=== Section Start ===

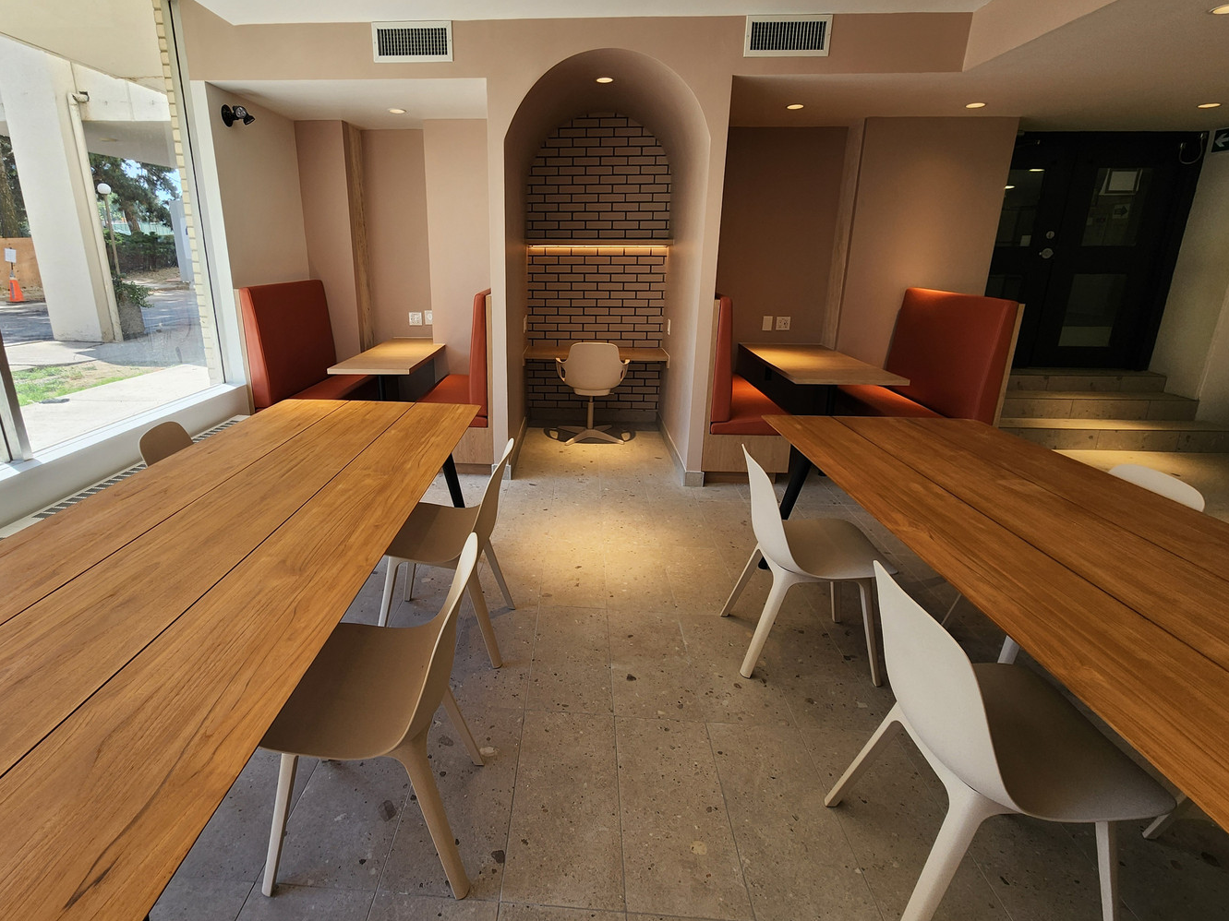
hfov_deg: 97.9
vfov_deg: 81.4
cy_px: 405
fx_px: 533
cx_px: 560
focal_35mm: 15
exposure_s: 1/296
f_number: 2.2
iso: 50
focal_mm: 2.2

=== Section End ===

### Task details
Output every entry exactly as given; pictures are not part of the copy.

### Solution to this exercise
hfov_deg: 97.9
vfov_deg: 81.4
cy_px: 405
fx_px: 533
cx_px: 560
focal_35mm: 15
exposure_s: 1/296
f_number: 2.2
iso: 50
focal_mm: 2.2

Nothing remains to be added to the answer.